Selain lima ciri tersebut, harga rokok yang jauh lebih murah dari harga pasar juga dapat menjadi tanda peringatan. Namun, harga murah saja tidak otomatis membuktikan suatu produk ilegal sehingga pemeriksaan pita cukai tetap penting.
Siapa yang Terdampak Rokok Ilegal?
Pemberantasan rokok ilegal tidak hanya berdampak pada produsen.
Negara berkepentingan menjaga penerimaan cukai. Semakin luas peredaran produk tanpa cukai atau dengan cukai yang tidak sesuai, semakin besar potensi penerimaan yang tidak masuk ke negara.
Industri rokok legal juga menghadapi persaingan dengan produk yang dapat dijual lebih murah karena tidak menanggung kewajiban yang sama.
Sementara bagi pedagang, menjual rokok ilegal membawa risiko penindakan hukum. Adapun konsumen perlu berhati-hati agar tidak tergiur harga murah tanpa memeriksa legalitas produk.

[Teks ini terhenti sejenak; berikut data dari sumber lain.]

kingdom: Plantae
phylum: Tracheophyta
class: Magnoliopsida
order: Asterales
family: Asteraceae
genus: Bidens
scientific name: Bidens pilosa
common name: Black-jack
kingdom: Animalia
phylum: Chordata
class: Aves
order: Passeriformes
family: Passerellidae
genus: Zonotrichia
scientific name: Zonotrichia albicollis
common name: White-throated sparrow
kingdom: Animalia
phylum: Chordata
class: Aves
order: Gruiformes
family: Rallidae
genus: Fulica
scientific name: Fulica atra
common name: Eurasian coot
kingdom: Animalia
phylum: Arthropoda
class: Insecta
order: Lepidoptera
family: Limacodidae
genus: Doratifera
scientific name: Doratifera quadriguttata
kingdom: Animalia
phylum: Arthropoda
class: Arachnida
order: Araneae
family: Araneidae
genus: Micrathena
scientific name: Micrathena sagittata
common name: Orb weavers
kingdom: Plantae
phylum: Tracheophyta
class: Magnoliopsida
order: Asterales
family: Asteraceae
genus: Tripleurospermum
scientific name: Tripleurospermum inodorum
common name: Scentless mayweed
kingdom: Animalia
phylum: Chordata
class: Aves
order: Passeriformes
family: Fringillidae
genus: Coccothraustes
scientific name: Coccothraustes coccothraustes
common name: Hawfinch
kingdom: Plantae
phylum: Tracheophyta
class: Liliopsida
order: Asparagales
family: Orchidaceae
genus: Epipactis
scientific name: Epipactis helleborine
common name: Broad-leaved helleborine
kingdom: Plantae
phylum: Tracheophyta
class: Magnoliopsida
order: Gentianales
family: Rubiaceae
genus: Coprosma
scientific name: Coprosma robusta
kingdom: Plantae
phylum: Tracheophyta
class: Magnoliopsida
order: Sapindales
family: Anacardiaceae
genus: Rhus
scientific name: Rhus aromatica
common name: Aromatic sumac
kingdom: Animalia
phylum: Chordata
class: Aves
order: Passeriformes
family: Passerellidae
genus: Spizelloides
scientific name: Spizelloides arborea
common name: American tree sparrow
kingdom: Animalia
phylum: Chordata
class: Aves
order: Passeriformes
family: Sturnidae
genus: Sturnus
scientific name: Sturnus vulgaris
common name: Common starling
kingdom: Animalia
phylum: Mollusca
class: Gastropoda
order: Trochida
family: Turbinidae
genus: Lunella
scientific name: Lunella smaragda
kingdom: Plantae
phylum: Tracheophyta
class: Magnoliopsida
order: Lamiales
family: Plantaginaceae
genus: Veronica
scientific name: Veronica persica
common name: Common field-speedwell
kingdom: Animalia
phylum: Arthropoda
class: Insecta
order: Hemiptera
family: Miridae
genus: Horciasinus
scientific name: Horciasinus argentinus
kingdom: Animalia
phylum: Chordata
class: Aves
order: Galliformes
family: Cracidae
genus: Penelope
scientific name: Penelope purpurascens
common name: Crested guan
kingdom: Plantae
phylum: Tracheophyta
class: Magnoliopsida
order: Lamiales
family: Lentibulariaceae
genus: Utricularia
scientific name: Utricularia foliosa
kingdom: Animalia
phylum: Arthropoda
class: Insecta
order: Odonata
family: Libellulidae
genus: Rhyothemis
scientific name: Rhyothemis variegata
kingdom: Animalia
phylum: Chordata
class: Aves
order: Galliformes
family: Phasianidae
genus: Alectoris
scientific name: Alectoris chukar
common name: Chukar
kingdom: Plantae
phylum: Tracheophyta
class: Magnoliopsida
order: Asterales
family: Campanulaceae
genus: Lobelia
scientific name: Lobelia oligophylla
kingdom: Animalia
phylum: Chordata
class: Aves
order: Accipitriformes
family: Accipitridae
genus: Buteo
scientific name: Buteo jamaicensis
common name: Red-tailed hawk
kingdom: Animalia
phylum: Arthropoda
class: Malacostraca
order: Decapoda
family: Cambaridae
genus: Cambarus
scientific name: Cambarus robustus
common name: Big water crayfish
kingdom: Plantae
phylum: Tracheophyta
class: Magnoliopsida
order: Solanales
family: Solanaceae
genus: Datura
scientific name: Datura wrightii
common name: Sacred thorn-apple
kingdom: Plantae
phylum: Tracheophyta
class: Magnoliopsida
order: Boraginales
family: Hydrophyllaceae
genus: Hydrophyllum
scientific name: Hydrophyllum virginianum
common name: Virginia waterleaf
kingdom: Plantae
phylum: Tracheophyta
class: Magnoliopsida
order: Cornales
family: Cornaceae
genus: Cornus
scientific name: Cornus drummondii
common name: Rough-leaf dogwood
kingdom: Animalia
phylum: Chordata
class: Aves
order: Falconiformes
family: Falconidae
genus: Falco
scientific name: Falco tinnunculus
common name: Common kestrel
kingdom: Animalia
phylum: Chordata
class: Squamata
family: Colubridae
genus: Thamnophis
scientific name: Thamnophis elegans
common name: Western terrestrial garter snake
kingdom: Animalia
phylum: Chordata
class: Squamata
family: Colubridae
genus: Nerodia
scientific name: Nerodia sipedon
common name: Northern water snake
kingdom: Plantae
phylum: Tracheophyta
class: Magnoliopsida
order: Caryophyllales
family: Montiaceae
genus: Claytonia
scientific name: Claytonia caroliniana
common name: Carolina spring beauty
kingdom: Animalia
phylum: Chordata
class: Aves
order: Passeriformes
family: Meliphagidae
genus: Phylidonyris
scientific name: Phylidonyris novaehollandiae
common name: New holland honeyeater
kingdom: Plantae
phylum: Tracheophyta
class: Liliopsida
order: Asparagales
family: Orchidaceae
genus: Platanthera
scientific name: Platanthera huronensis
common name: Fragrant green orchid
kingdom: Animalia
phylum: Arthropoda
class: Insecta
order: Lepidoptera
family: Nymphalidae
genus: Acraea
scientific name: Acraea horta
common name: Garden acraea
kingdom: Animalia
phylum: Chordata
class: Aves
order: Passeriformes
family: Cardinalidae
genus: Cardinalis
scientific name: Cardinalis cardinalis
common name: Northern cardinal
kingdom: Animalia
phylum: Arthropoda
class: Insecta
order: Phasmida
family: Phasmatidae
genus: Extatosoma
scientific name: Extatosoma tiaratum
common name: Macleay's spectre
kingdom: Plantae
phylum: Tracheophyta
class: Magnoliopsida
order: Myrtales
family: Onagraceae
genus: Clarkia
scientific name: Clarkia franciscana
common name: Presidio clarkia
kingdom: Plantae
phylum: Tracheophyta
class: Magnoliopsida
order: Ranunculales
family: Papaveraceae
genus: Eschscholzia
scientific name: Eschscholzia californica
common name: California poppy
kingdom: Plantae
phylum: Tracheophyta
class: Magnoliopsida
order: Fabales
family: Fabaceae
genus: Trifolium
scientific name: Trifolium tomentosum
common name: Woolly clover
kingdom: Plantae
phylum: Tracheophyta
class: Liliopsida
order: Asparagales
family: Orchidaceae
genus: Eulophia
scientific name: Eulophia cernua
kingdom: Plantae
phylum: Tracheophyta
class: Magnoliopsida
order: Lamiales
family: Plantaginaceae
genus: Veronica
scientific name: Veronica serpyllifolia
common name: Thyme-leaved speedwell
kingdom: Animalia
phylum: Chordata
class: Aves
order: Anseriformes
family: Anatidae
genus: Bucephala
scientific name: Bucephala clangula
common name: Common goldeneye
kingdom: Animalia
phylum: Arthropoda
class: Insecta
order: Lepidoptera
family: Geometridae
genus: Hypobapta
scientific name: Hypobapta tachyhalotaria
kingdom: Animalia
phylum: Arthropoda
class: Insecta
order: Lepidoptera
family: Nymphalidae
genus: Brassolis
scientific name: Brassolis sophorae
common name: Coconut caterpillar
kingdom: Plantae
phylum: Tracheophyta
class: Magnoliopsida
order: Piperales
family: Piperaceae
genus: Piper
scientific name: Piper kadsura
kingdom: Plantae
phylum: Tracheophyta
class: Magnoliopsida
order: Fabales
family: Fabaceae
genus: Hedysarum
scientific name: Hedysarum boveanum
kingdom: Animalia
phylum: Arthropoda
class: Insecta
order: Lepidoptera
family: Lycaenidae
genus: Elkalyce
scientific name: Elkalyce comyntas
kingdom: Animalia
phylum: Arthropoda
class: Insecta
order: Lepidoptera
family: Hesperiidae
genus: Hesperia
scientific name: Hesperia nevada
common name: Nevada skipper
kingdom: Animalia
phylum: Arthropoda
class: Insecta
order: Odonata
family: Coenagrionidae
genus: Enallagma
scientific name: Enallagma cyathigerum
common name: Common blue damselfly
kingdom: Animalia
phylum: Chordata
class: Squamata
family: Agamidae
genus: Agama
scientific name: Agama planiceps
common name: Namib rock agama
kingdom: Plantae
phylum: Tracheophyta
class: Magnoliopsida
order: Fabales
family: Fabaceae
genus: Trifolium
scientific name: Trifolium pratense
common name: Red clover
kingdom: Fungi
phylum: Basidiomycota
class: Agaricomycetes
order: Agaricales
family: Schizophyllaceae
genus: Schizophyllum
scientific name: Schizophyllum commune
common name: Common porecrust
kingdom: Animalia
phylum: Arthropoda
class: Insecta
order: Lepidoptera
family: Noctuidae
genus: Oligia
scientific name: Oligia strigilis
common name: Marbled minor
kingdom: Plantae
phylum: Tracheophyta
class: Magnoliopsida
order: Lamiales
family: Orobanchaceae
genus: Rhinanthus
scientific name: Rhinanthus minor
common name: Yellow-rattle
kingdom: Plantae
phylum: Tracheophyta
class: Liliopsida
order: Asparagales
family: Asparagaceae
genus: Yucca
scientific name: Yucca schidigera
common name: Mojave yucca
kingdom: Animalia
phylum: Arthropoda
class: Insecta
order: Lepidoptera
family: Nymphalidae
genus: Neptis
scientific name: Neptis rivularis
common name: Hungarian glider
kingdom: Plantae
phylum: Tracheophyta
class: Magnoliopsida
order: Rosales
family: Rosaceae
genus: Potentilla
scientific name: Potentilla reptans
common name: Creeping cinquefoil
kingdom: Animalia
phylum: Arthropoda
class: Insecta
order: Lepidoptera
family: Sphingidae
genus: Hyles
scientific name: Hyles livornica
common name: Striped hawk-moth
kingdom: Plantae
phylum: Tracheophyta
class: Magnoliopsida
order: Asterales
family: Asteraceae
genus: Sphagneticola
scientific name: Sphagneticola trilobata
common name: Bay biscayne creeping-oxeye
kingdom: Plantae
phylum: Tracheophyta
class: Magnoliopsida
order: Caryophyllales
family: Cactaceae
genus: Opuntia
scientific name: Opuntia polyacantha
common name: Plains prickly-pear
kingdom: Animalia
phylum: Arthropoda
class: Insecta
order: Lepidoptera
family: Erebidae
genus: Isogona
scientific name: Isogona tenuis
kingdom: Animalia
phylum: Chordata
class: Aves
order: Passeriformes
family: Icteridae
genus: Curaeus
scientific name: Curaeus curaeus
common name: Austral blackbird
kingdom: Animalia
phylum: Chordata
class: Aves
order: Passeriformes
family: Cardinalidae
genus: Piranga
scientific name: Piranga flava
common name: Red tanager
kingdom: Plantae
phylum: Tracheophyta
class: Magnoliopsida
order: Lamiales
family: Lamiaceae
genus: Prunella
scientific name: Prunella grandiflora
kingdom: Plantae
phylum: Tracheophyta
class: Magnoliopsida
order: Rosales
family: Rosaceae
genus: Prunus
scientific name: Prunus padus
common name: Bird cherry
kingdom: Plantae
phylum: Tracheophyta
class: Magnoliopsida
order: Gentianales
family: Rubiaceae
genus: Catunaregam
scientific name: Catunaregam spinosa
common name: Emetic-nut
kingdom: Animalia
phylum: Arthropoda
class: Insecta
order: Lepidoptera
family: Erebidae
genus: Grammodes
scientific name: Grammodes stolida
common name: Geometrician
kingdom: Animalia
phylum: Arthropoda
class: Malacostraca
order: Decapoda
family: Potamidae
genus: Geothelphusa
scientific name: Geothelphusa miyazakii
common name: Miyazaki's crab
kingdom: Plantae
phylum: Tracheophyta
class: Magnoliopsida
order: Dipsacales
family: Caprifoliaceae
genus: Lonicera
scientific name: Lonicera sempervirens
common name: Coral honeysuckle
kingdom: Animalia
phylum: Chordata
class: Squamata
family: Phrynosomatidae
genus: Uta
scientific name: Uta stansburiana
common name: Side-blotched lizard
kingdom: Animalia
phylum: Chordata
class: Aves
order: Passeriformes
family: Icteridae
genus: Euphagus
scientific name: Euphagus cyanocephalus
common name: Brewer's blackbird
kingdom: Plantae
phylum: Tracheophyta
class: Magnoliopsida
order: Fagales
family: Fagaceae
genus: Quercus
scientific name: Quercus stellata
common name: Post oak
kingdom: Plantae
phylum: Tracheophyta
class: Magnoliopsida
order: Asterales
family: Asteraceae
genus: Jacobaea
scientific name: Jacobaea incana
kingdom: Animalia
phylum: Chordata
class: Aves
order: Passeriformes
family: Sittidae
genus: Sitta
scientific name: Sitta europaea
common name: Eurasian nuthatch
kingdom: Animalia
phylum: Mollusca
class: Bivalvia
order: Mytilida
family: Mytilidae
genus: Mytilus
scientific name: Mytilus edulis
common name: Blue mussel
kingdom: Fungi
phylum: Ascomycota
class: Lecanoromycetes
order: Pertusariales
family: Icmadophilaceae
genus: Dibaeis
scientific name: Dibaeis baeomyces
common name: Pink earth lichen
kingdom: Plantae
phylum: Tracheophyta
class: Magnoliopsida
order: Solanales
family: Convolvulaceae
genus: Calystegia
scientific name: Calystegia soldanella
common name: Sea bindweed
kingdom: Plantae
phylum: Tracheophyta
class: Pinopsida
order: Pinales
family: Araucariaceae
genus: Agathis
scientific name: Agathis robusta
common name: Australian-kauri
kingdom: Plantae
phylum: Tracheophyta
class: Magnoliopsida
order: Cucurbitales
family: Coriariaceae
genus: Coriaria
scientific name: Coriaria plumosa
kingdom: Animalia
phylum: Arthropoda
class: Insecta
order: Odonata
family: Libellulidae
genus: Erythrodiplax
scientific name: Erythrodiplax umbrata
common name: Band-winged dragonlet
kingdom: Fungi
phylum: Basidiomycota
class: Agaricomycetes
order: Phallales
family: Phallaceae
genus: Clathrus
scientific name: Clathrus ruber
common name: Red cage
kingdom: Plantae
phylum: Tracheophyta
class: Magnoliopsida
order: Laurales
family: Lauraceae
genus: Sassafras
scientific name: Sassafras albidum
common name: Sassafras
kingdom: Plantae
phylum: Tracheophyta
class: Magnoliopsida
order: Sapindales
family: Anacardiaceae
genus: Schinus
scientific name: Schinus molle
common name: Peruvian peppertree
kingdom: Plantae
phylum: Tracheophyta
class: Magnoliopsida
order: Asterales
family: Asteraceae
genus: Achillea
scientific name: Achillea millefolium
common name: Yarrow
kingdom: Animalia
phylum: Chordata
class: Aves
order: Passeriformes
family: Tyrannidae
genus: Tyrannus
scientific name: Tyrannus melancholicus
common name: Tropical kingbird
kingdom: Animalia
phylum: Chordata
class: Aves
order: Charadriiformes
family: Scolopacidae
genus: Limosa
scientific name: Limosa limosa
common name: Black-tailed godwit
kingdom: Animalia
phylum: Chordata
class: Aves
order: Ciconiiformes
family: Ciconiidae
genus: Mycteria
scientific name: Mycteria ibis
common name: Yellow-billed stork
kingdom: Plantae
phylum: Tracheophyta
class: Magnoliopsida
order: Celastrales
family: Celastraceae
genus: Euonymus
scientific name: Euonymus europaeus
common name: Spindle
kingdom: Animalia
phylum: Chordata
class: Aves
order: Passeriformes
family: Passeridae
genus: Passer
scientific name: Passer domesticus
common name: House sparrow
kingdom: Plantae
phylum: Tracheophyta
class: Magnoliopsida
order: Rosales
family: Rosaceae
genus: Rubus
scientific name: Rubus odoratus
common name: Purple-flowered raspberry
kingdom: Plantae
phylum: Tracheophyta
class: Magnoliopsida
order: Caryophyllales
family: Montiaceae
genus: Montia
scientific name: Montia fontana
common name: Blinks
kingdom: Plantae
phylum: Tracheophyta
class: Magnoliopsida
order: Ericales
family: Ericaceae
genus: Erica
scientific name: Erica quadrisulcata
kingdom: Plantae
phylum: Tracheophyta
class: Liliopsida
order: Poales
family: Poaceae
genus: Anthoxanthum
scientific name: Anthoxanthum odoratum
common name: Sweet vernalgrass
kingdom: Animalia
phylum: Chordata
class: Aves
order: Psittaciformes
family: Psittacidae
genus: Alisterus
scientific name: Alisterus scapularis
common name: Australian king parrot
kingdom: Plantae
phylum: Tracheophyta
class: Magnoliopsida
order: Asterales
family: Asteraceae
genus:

Karena itu, pemberantasan rokok ilegal menyasar lebih dari sekadar barang yang beredar. Pemerintah juga berupaya memutus rantai pasok dan distribusinya.
Suahasil Minta Bea Cukai Tak Kendur
Instruksi Suahasil menunjukkan bahwa penindakan terhadap rokok ilegal akan terus dilanjutkan.
Dengan volume penindakan yang mencapai ratusan juta batang dalam satu bulan, pemerintah melihat peredaran rokok ilegal sebagai persoalan yang perlu ditangani secara serius.
Bagi masyarakat, langkah sederhana dapat dilakukan sebelum membeli rokok: periksa pita cukai, kesesuaian informasinya, serta kondisi kemasan.
Jangan hanya tergiur harga murah. Sebab, rokok yang tampak murah bisa menyimpan persoalan legalitas di balik kemasannya.